Pipeline GPU PME Spline/Spread with PP Comms

[alexxy/gromacs.git] / src / gromacs / ewald / pme_gpu_internal.h
diff --git a/src/gromacs/ewald/pme_gpu_internal.h b/src/gromacs/ewald/pme_gpu_internal.h

index 7baa6bd3475eb1a79ff5e7f498c0554a7eb5f735..0a6ee2a5d29a1b901e85bf828421c9c8f048d92a 100644 (file)
--- a/src/gromacs/ewald/pme_gpu_internal.h
+++ b/src/gromacs/ewald/pme_gpu_internal.h
@@ -340,21 +340,30 @@ void pme_gpu_destroy_3dfft(const PmeGpu* pmeGpu);
  /*! \libinternal \brief
   * A GPU spline computation and charge spreading function.
   *
- * \param[in]  pmeGpu                 The PME GPU structure.
- * \param[in]  xReadyOnDevice         Event synchronizer indicating that the coordinates are ready in the device memory;
- *                                    can be nullptr when invoked on a separate PME rank or from PME tests.

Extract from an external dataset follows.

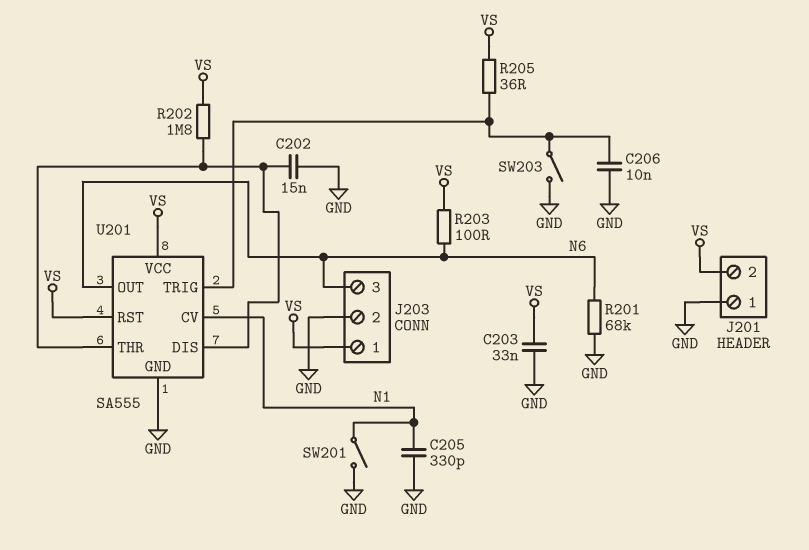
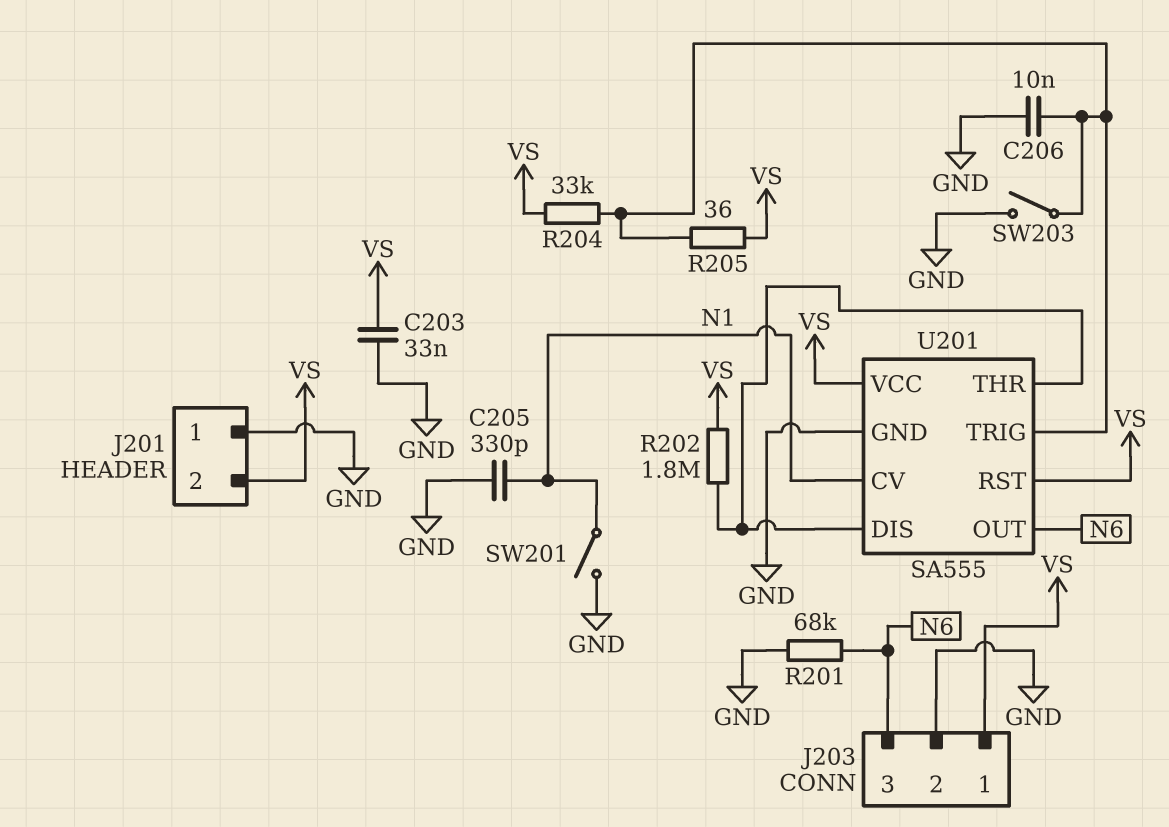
C202: 15nF (GND, U201/DIS) -> none
R203: 100 (N6, VS) -> none
R204: none -> 33k (U201/TRIG, VS)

- * \param[out] h_grids                The host-side grid buffers (used only if the result of the spread is expected on the host,
- *                                    e.g. testing or host-side FFT)
- * \param[in]  computeSplines         Should the computation of spline parameters and gridline indices be performed.
- * \param[in]  spreadCharges          Should the charges/coefficients be spread on the grid.
- * \param[in]  lambda                 The lambda value of the current system state.
- */
-GPU_FUNC_QUALIFIER void pme_gpu_spread(const PmeGpu*         GPU_FUNC_ARGUMENT(pmeGpu),
-                                       GpuEventSynchronizer* GPU_FUNC_ARGUMENT(xReadyOnDevice),
-                                       float**               GPU_FUNC_ARGUMENT(h_grids),
-                                       bool                  GPU_FUNC_ARGUMENT(computeSplines),
-                                       bool                  GPU_FUNC_ARGUMENT(spreadCharges),
-                                       real GPU_FUNC_ARGUMENT(lambda)) GPU_FUNC_TERM;
+ * \param[in]  pmeGpu                    The PME GPU structure.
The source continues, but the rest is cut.